_TASK TO CARRY OUT_
Rewrite the lines below as a Markdown table with two columns, Row and Line, numbering each line and skipping blank ones. Leave the pictures out of the answer.

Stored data
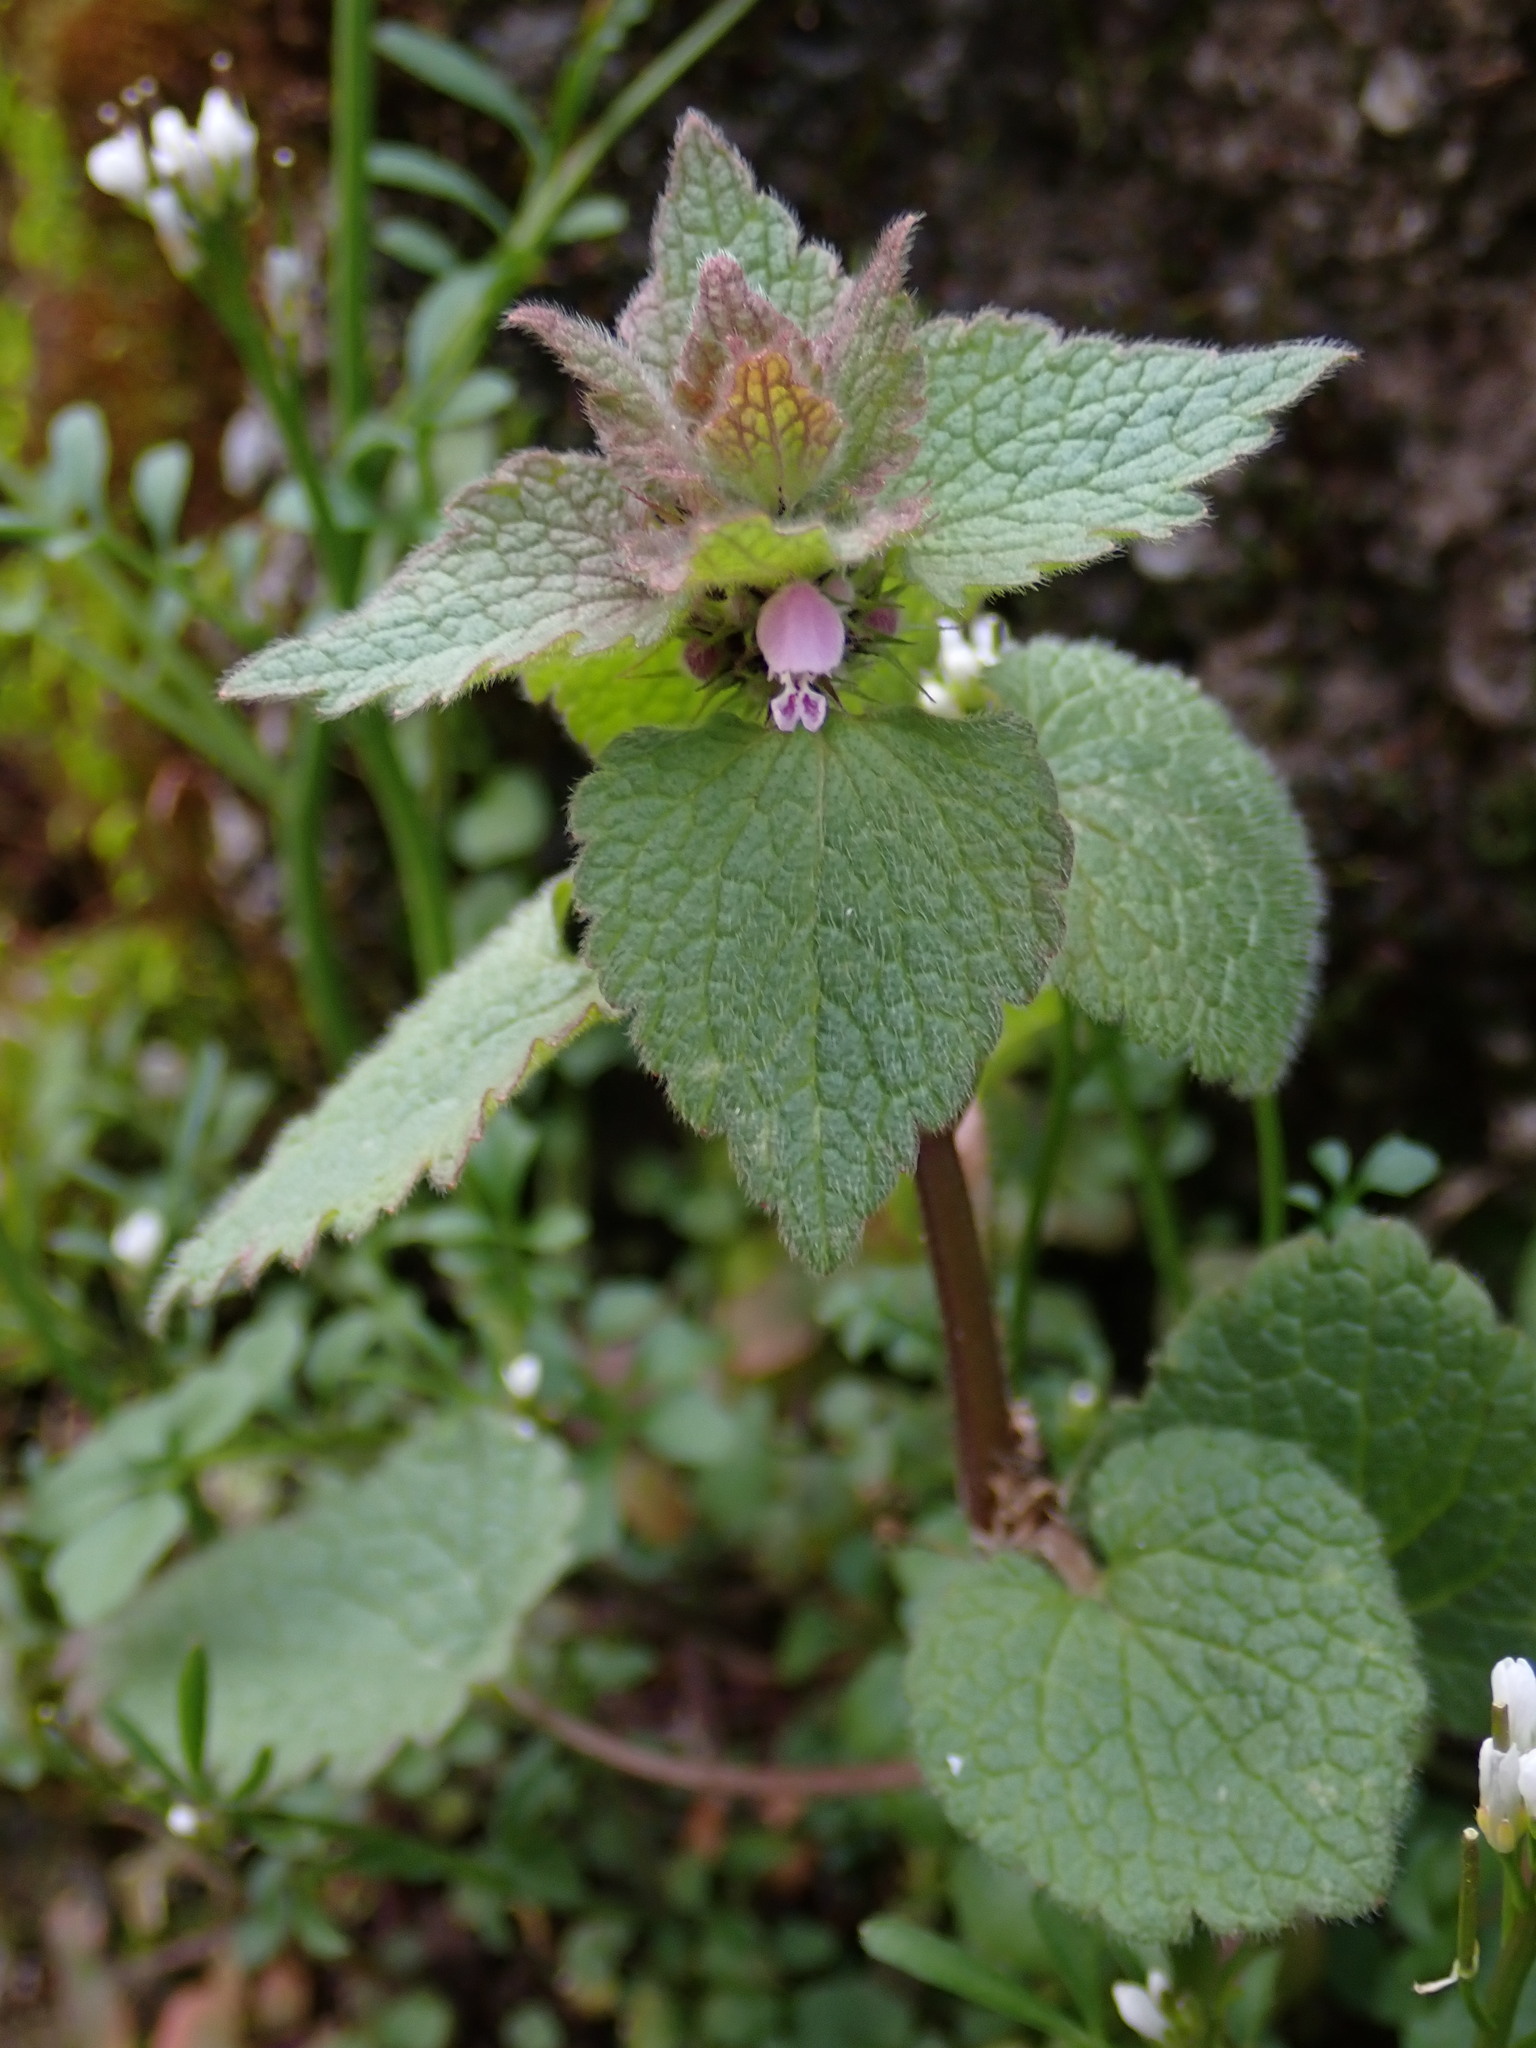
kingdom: Plantae
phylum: Tracheophyta
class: Magnoliopsida
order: Lamiales
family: Lamiaceae
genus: Lamium
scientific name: Lamium purpureum
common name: Red dead-nettle
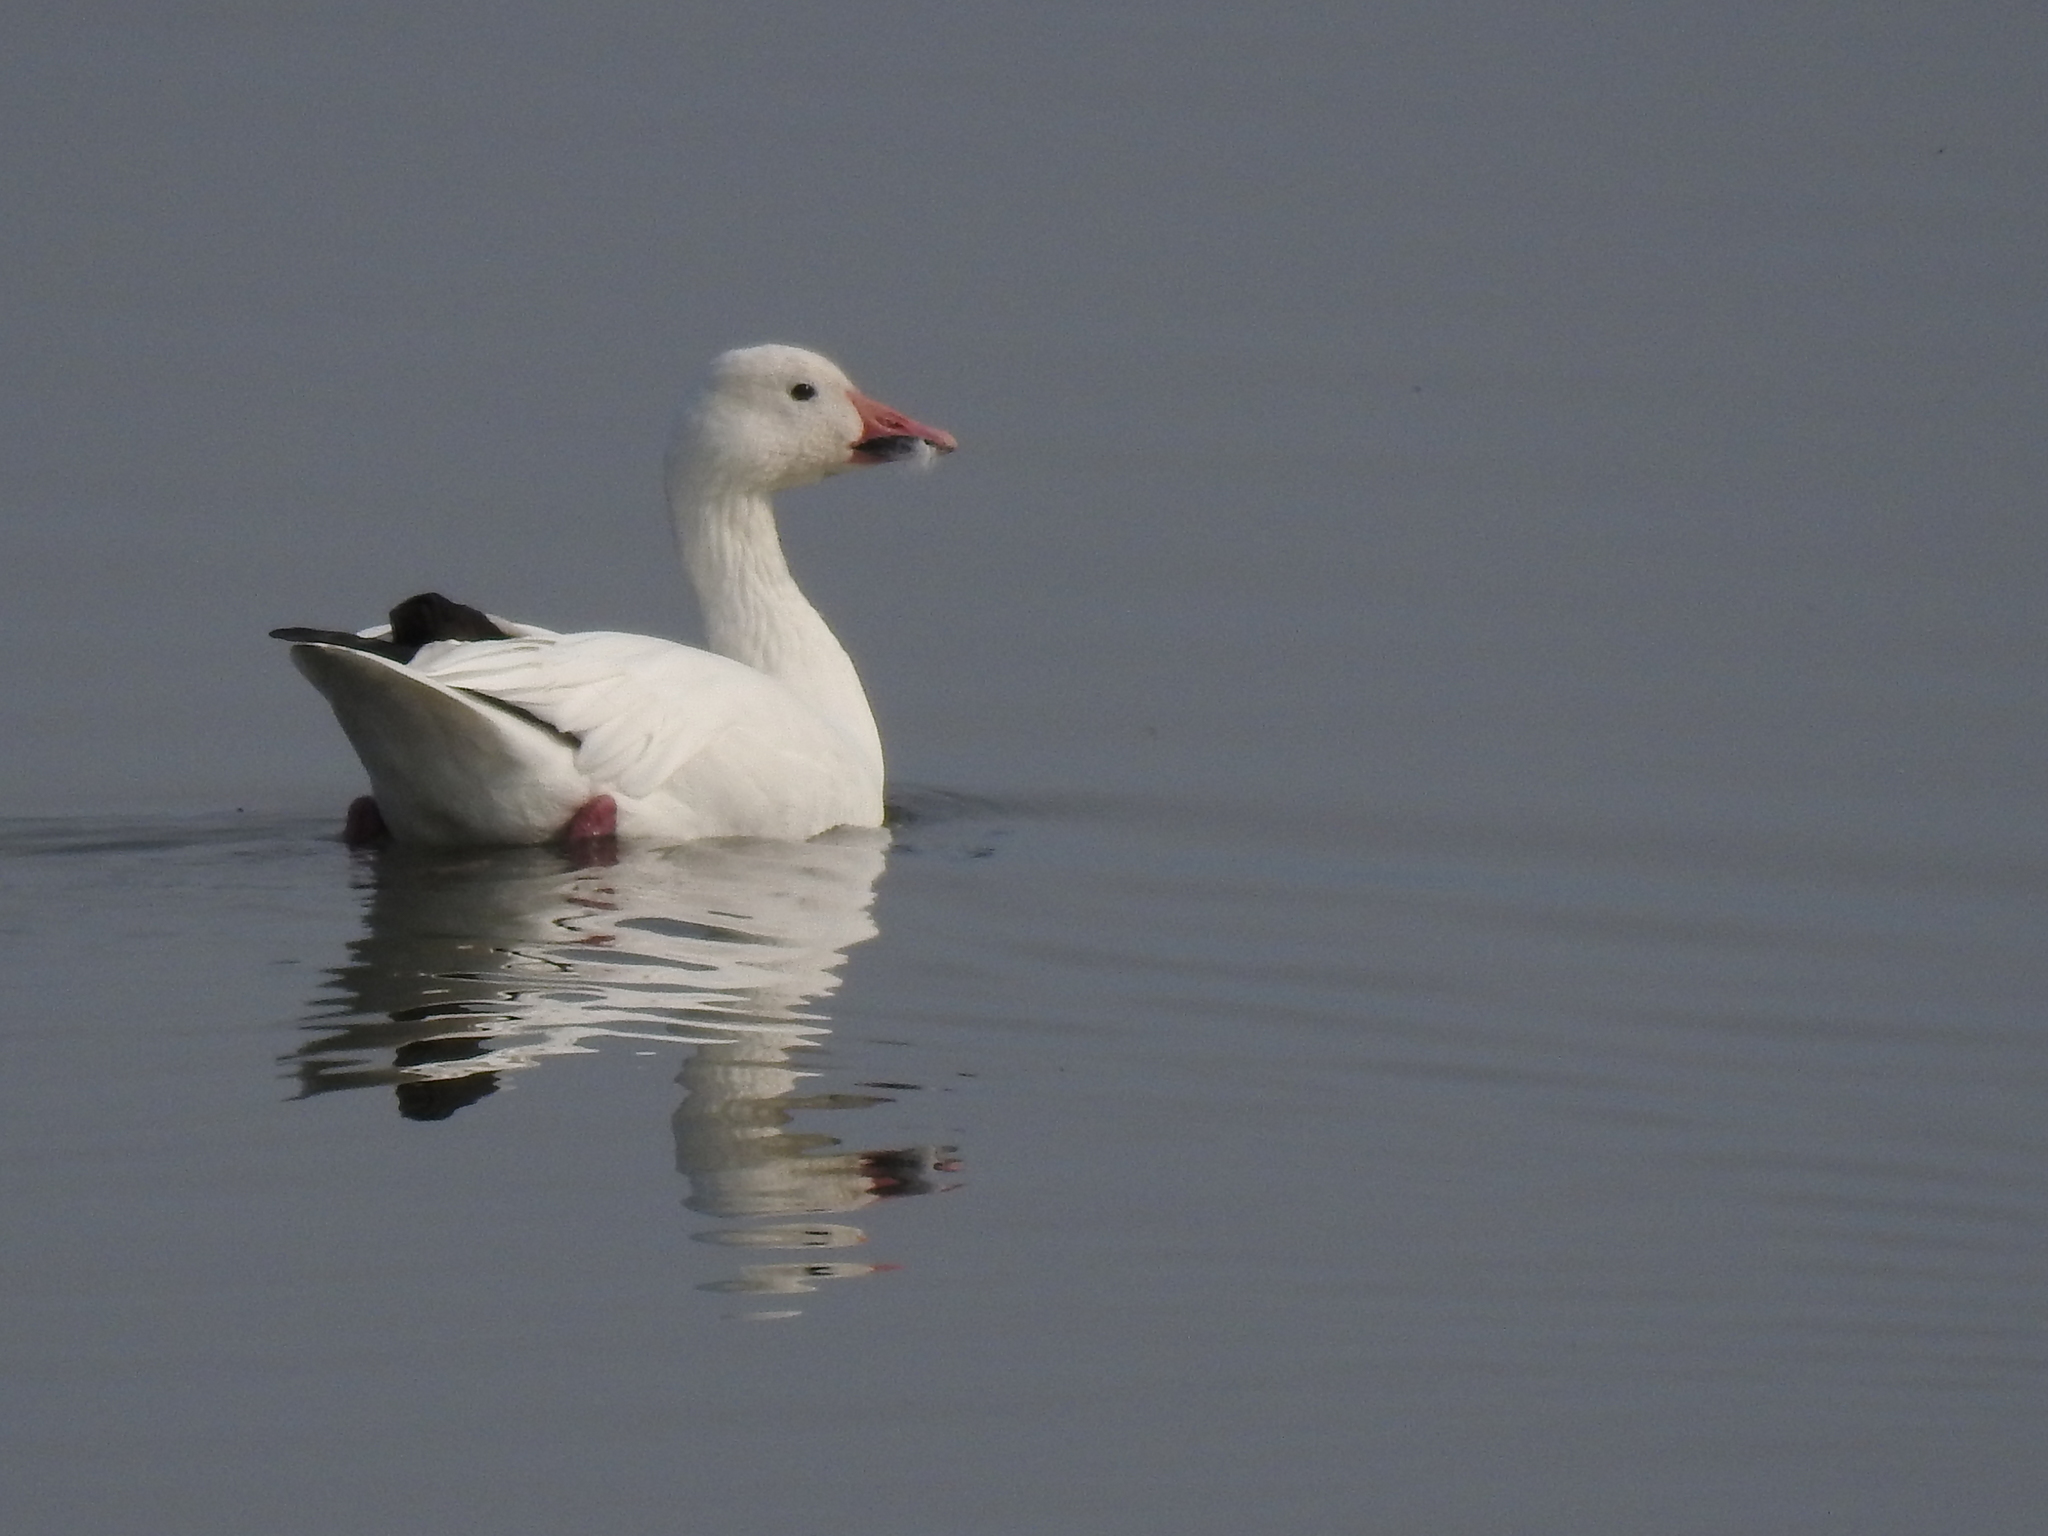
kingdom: Animalia
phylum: Chordata
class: Aves
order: Anseriformes
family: Anatidae
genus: Anser
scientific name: Anser caerulescens
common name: Snow goose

_RESULT_
| Row | Line |
|---|---|
| 1 | kingdom: Plantae |
| 2 | phylum: Tracheophyta |
| 3 | class: Magnoliopsida |
| 4 | order: Lamiales |
| 5 | family: Lamiaceae |
| 6 | genus: Lamium |
| 7 | scientific name: Lamium purpureum |
| 8 | common name: Red dead-nettle |
| 9 | kingdom: Animalia |
| 10 | phylum: Chordata |
| 11 | class: Aves |
| 12 | order: Anseriformes |
| 13 | family: Anatidae |
| 14 | genus: Anser |
| 15 | scientific name: Anser caerulescens |
| 16 | common name: Snow goose |